Sebagai dokter gigi, saya sering sekali menemukan pasien anak dengan gigi yang hampir seluruhnya terjangkit karies. Tidak jarang gigi anak-anak ini jadi sulit diidentifikasi gigi apa dan nomor berapa karena sudah hancur. Anak-anak ini, secara fisik tampak terlalu gemuk atau bahkan terlalu kurus untuk anak seusianya.
Ketika ditanya kebiasaan konsumsinya, orangtua pasien mengaku anak-anaknya suka sekali makanan manis. Bahkan, banyak orangtua mengaku memberi jatah minimal satu bungkus es krim dan satu batang coklat per hari.
Sudah jamak diketahui bahwa es krim, coklat, permen, bahkan produk susu yang berbedar di pasaran mengandung banyak gula. Sebagai contoh, menurut Kemenkes, sebungkus es krim mengandung sekitar 4 sendok teh gula dan sebatang coklat mengandung 7 sendok teh gula.
Di sisi lain, batas konsumsi gula pada anak berusia 2-18 tahun menurut American Heart Association adalah 6 sendok teh atau setara dengan 24 gram per hari.
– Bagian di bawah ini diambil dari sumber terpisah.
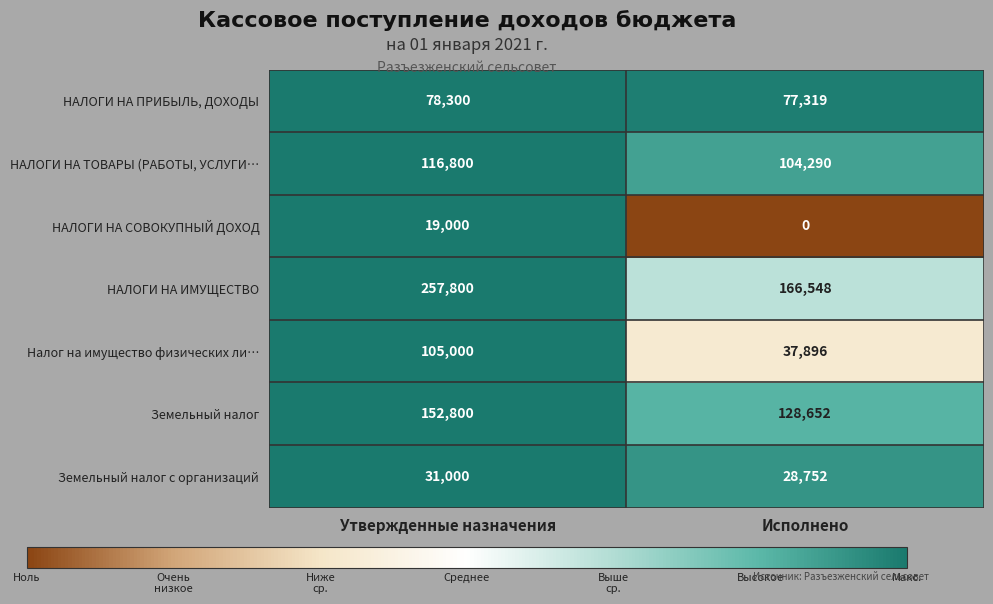

What is the greatest value displayed?

257800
Apabila seorang anak dalam sehari mengkonsumsi minimal sebungkus es krim dan satu batang coklat setiap hari, artinya ia kelebihan konsumsi gula sebanyak 5 sendok teh atau hampir dua kali lipat dari batas seharusnya. Itu pun belum termasuk gula dalam susu kemasan atau susu formula yang dikonsumsi sehari-hari.
Yang menyedihkan, konsumsi gula yang berlebihan ini memiliki harga tersembunyi di banyak aspek. Laporan FAO bertajuk The State Food and Agriculture yang baru saja terbit pada November 2023 membahas secara mendetail terkait true cost atau harga sebenarnya di balik makanan yang kita konsumsi.
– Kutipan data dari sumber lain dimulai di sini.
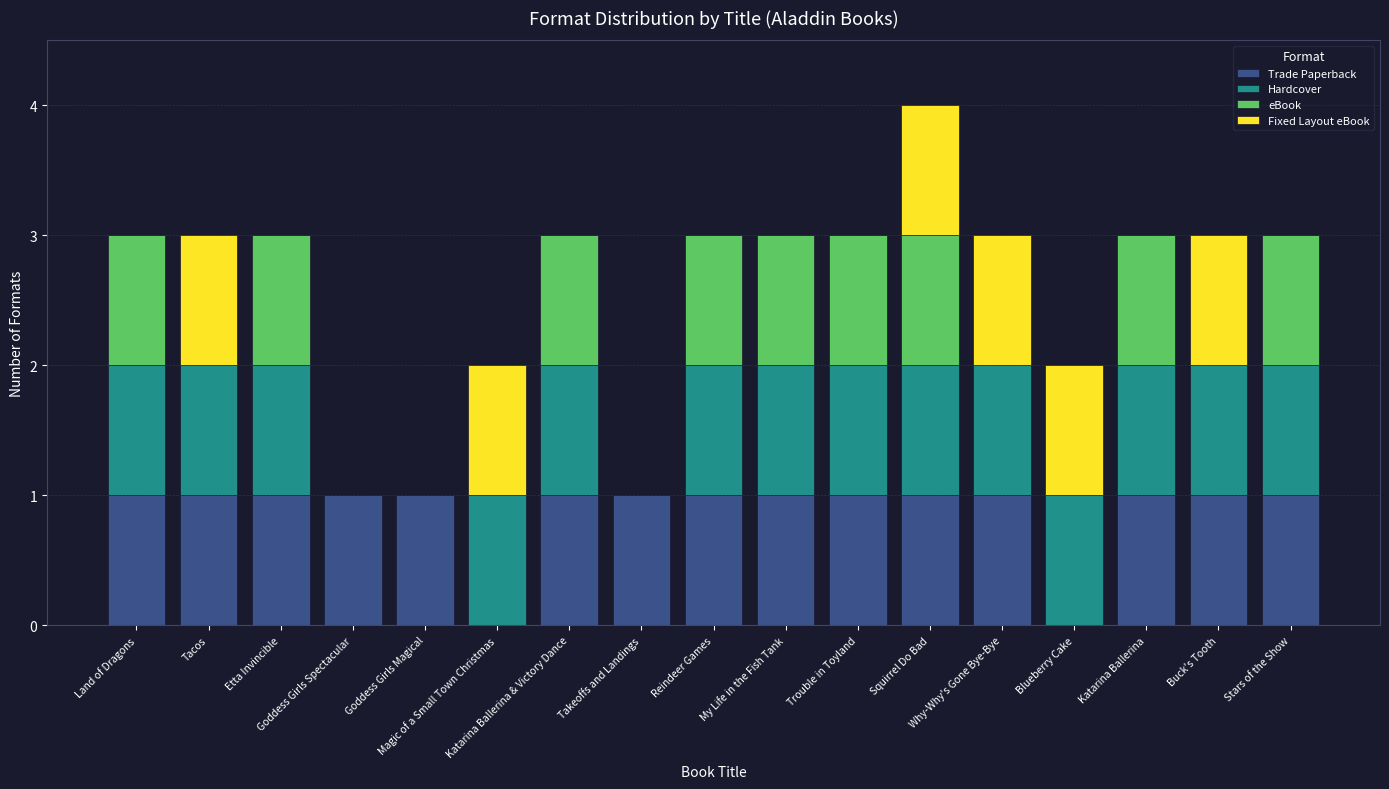

What is the sum of all Trade Paperback values?

15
Ternyata, makanan yang tidak sehat berkontribusi terhadap perubahan iklim, degenerasi lingkungan, eksploitasi air secara berlebihan, masalah kesehatan serta masalah limbah.
Semua masalah ini menimbulkan biaya untuk menanganinya, namun harga ini tidak tercermin dalam label harga makanan yang beredar di pasaran. Ketika dihitung besarnya harga sebenarnya di balik makanan secara global mencapai 12,75 trilliun dolar atau mencakup 10% dari Produk Domestik Bruto (PDB) dunia.